[Selected excerpt]
=-=-=-=-=
Anyone in the software field can speak to their own encounters with gremlins. Software systems are pristinely logical constructs in which no guesswork takes place in the clear execution of their internal operation. They are completely deterministic in the sense that every term in every expression in every statement of every line of code in every program subserves a definite role and represents an absolute relationship between its relata and the structure it embeds in. Despite the orderly lawfulness of programming, developers often experience quite a different world when working, one that is like wrestling an unruly lion into submission. Nontrivial software often seems to have “a mind of its own.” No doubt this is a projection of ignorance in the face of complexity; any nontrivial app can be expected to have tens of thousands of lines of code and even the most bug-resistant, self-documenting and performative code can behave unpredictably given the slightest change.
Exponential complexity means that even if the “micro” relations between code pieces are predictable, the “macro” relations can exhibit intractable emergent behaviors. Often fixing one thing will break another, in an ongoing game of whack-a-mole that never ends.
Despite the best attempts to minimize unpredictability through unit testing and modular design something almost always slips through the cracks. And one is continually humbled by the inadequacy of one’s predictions, which is why I personally believe estimates in software project management more often than not are futile formalities that are rarely correct. Estimates assume a steadiness and smoothness to the development process that will be met with stubborn defiance at every turn. Despite appearances software is never as rational as we hope. Even as logical systems the people who design programs in spite of what we tell ourselves are imperfectly rational. The discrepancy between how we think a program will behave versus how it will once it goes live can be significant.
In my own work as a developer I can recall days working on a project where suddenly everything would break and it did indeed almost feel that tiny demons had taken residence inside the computer intent on sowing chaos. The lesson then is to never underestimate how much you can underestimate the wackiness of complex systems. Murphy’s law is absolutely at play and you should never expect the development experience to be as rational and clear cut as the medium under development. Attempt to streamline development will eventually run afoul of the gotchas of imperfect human reasoning.
=-=-=-=-=
[Written request] Copy the passage on software gremlins from "Exponential complexity means" to "that never ends.", swapping "whack-a-mole" for "cat-and-mouse".

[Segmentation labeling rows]
=-=-=-=-=
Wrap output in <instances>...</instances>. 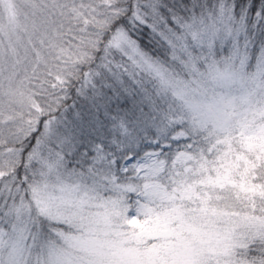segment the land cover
Returning a JSON list of instances; mask_svg holds the SVG:
<instances>
[{"label":"snow or ice","instance_id":"1","mask_svg":"<svg viewBox=\"0 0 264 264\" xmlns=\"http://www.w3.org/2000/svg\"><path fill=\"white\" fill-rule=\"evenodd\" d=\"M0 264H264V0H0Z\"/></svg>","mask_w":264,"mask_h":264}]
</instances>
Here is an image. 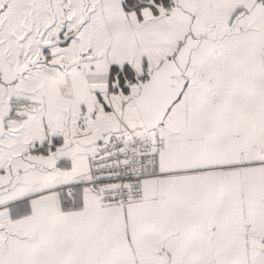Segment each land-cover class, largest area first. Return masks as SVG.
I'll return each mask as SVG.
<instances>
[{
    "label": "snow or ice",
    "instance_id": "1",
    "mask_svg": "<svg viewBox=\"0 0 264 264\" xmlns=\"http://www.w3.org/2000/svg\"><path fill=\"white\" fill-rule=\"evenodd\" d=\"M0 264H264V0H0Z\"/></svg>",
    "mask_w": 264,
    "mask_h": 264
}]
</instances>
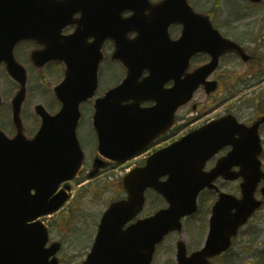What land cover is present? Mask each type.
<instances>
[{
	"label": "water",
	"instance_id": "1",
	"mask_svg": "<svg viewBox=\"0 0 264 264\" xmlns=\"http://www.w3.org/2000/svg\"><path fill=\"white\" fill-rule=\"evenodd\" d=\"M251 1L259 3L262 0ZM68 3L72 6L70 13L79 11L74 7L79 5L77 2ZM99 5V12L103 13H112L114 6L117 13L132 10L134 13L127 22L144 19L149 24L147 29H135L139 36L125 41L129 45L140 43L145 31L150 34L158 31L157 25L150 27L166 16V31L175 22L195 23V26H189V23L185 25L184 37L202 33L199 27L205 31L206 44L196 42L198 45L193 54L204 51L212 56L209 64L191 76L194 80L177 81L173 88L165 90L160 113L156 111L157 106L155 110L140 109L143 117L152 115L153 120H147L141 128H135L130 122L134 105H123L122 92L134 75L136 65L139 63L142 70H151L153 58L150 54L142 57L132 54L129 61L119 56L123 45L118 41L114 58L124 62L129 74L119 87L96 101L94 116L98 151L110 160L122 161L143 150L154 136L147 135L150 131L154 130L158 135L170 129L174 124L175 111L190 100L200 83L206 86L208 92L215 91L217 82H206L205 79L216 69L221 55L234 52L245 61L251 58L239 44L224 38L213 27L208 16L195 12L188 0H162L158 3L150 0H100ZM104 16L95 19V22ZM78 33L79 30L74 36ZM16 35V42L25 38L24 31L16 32ZM90 36L96 37L92 46H97V50L78 49L92 55L94 65L84 80L67 88L65 79L55 89L57 98L63 103L61 111L52 116L42 105H38L36 112L42 126L33 139H28L21 118L26 93L24 80L14 102L17 135L10 138L0 129V264H57L56 259L49 261V258L56 254L60 245L54 243L46 249V227L38 222H28L57 209L66 201L68 194L65 191L54 198L51 196L61 182L75 178L84 162V153L76 133L81 118L80 104L88 100L97 87L99 63L103 58L102 43L106 38L93 32L87 33L86 39ZM38 40L46 44L47 49L51 46L47 40ZM12 49L13 46L4 51L9 71L12 64L16 65L11 58ZM41 53H35V56ZM152 54L157 58V51H152ZM151 78H154L153 73L143 84ZM154 98L158 99L157 96ZM262 123L264 116L251 126L238 122L233 115L225 116L157 151L148 159L145 167L127 174L123 185L128 196L113 202L105 212L85 264H150L156 245L169 232L182 230L181 219L197 210L200 192L211 188L218 191V200L212 210L210 233L204 248L187 257L185 244L180 241L177 254L179 264H210L207 259L229 248L238 227L245 224L262 204L255 198L257 187L264 180L260 160L263 148L259 135ZM228 145L232 146V150L219 159L214 169L204 172L206 161ZM106 165L99 159L95 160L94 171L90 175H95ZM234 166L240 167L239 171H232ZM220 176L229 181L243 180L240 184L241 198L220 192L213 184ZM163 177H167L166 180H161ZM65 188L70 189V186L66 184ZM147 188L160 192L169 207L123 230V226L142 210ZM33 189L36 190L35 195L32 194ZM262 192L264 194V189Z\"/></svg>",
	"mask_w": 264,
	"mask_h": 264
},
{
	"label": "rangeland",
	"instance_id": "2",
	"mask_svg": "<svg viewBox=\"0 0 264 264\" xmlns=\"http://www.w3.org/2000/svg\"><path fill=\"white\" fill-rule=\"evenodd\" d=\"M190 1L199 11H213L212 17H215L214 21L221 32L244 43L248 51L257 56L258 59L257 62L247 64L234 56H227L221 62V71L229 70V76L223 78L221 89L210 96L206 95L203 89H200L193 99L197 109L195 111L192 110L191 104H189L178 111L179 122L177 126L180 128L176 129L177 136L183 135L206 120L228 112L234 113L240 121L246 122L253 119L264 108V77L258 75L264 70V61H261L264 58V45L261 44L264 42L261 39L264 36V3L261 7H250L245 3V0ZM236 12H238L237 17L239 18H235V15H233ZM254 12L259 13V16L248 15ZM244 13L248 16H245ZM254 40L261 45L255 43ZM111 72L115 80L120 79L121 74L117 69ZM108 85L109 77H102L101 86L105 88ZM37 97L39 98L37 99ZM37 97L34 99L35 102L45 101L41 96ZM90 111L91 108L89 106L84 107L83 112L86 115H83L84 118H82L79 130V138L82 147L86 151L84 173L72 182L73 198L59 212L52 214L45 220L51 226V240H57L62 243V249L58 254L60 264H82L94 239L103 211L113 199L125 195L121 187L122 177L129 170V167L137 164L143 158L141 156L121 165L110 166L102 170L98 176L90 179L87 176V172L92 168V156L96 147V137L91 128L92 114ZM261 136L264 145V127L261 129ZM262 160L264 163V155ZM224 187L228 192L239 195L236 183H228ZM209 198L211 196L206 194L204 199L205 206H202L198 215L192 217L193 221L190 220L188 222L189 226H194V221L197 222L198 219L200 221L205 219L206 204ZM153 201L154 197L150 196L148 205L143 213L144 215L151 212L149 209ZM61 215L64 218H60ZM59 221H61L60 225L57 224ZM63 222H71L73 227L70 225V229H68L67 225H63L65 224ZM189 226L184 223L185 239L190 246H194V243L198 240V229L201 226H204L205 229L206 225L204 223L197 224L196 227L198 229ZM250 228H254L259 234L258 239L252 245L251 252L249 247H245V241L239 239L235 243L232 252L222 259L223 262L227 264L258 263L256 254L264 245V207L253 217L246 230ZM175 238V235L169 236L160 247L156 264H175L172 258L174 252L171 248ZM235 253H243V255L239 259Z\"/></svg>",
	"mask_w": 264,
	"mask_h": 264
},
{
	"label": "flooded vegetation",
	"instance_id": "3",
	"mask_svg": "<svg viewBox=\"0 0 264 264\" xmlns=\"http://www.w3.org/2000/svg\"><path fill=\"white\" fill-rule=\"evenodd\" d=\"M53 1H57V0H27V3H29L28 7L30 8L31 12H33V14H36L38 12L39 14H42L48 8L46 3L53 2ZM83 1L87 3V6H84L87 11L84 13L78 12L77 14L73 16L74 19L80 20L79 24L78 25L72 24L71 26H68V25L64 26L62 23V28H60L59 25H55L54 33H56L57 36H68L69 34L74 32L78 26H80V28L83 31H88L89 26H92V23H90V21L87 22L86 18L95 17V13H91V9H94V3L96 2V0H83ZM261 5L262 4L254 5V6H261ZM11 7H13L14 9V16L16 17V0H0V49L4 46V41H5L4 29H3L5 12L6 10L11 9ZM18 9L20 8L18 7ZM128 15H130V13L124 14V16H128ZM249 15L253 17H258L259 13L254 12ZM183 26H184L183 23H175L171 25L169 29V33H170V37L172 40H178L181 38V35L183 32ZM129 36L132 38L135 35L129 34ZM263 39H264V36H263ZM93 41H94V37H90L88 39V43H91ZM61 42L63 43L62 49L65 51L63 54L64 60L63 61H57V60L48 61L42 69H40V67H38L35 64L33 54L37 50L43 49L44 45L38 43L35 40L26 39V40H22L18 42V44L15 45L14 47V56L16 60L22 66H24L28 72L27 100L23 108V114L25 113L24 111L27 109L25 113V117H24L26 127H27V132H30L32 129H34L35 127L34 125L36 124L38 125V128L40 126V121L38 120L37 116H34V112H33L34 105H35V100H34L35 97L41 96L43 100H46V98L48 99L51 98L48 109L51 111H54V110L57 111L59 110L58 108L60 106V103L54 97V94L52 92V84L56 82H60L66 77V75L68 76L69 74L75 75L76 73L77 74L82 73L83 76L85 77V72H88L91 69V66H92L91 58L85 61L83 58H81V56L78 53L75 52V50H77L78 48H74L72 51H69V43L67 41L64 42L63 40ZM242 44L246 46L244 43ZM53 48L55 49V45L53 46ZM115 48H116L115 41L113 39L108 38L104 41L103 51L105 53V58L100 66L99 79L102 76H105V77L108 76L109 81L114 82V83L111 85V87L105 88L104 90L100 89V91H98L99 95L103 94L107 89L118 85L126 76V71L121 65V63L114 61L112 59V55L115 51ZM227 56L222 57L221 62ZM253 57L254 59H256L255 56ZM210 59H211L210 55L206 53L195 54L190 59L188 68L184 71V76L188 73L193 72L198 66L206 64L207 62L210 61ZM221 68H222V65L220 63V66L218 67V69L214 71L213 74L210 76L211 79L217 80L220 86L222 84L221 82L223 78H226V76H229V70L222 72L223 70L221 71ZM114 69L119 70V73L121 74L120 75L121 79L118 81L115 80L114 76L112 75L111 71ZM45 84L49 86V89L44 88ZM19 88H20L19 84L16 83V81H14L13 79H11L10 76L8 75L7 64L4 61H0V97H1L0 127L4 131H6L9 135H12V136L16 134V123L14 121L12 103H13V100L16 98V94ZM48 90H51V92H48ZM38 98L39 97H37V99ZM153 104H154L153 102L145 100L140 104V106L149 107V106H152ZM29 108H31V110H29ZM211 119H214V118H211ZM163 140L164 139L160 138L156 142H154L149 147V151L146 153L143 159H145L150 153L154 152L157 148H159V145H163L162 144ZM224 152L226 153L227 150ZM215 163H216V159H212L209 162L208 167L213 166ZM208 214H209V211L206 214V220H207ZM203 241L204 240H202V238L199 237L197 242L194 243V246H190L188 243L187 244L188 255L191 254L193 251L199 249L202 246ZM175 246H176V242L174 243L173 247L175 248ZM227 254L228 253L216 255L211 259V261L213 263L222 264L223 263L222 259H224L225 256H227ZM154 264H156V259L154 260Z\"/></svg>",
	"mask_w": 264,
	"mask_h": 264
}]
</instances>
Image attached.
=-=-=-=-=
[Answer in full]
Exponential complexity means that even if the “micro” relations between code pieces are predictable, the “macro” relations can exhibit intractable emergent behaviors. Often fixing one thing will break another, in an ongoing game of cat-and-mouse that never ends.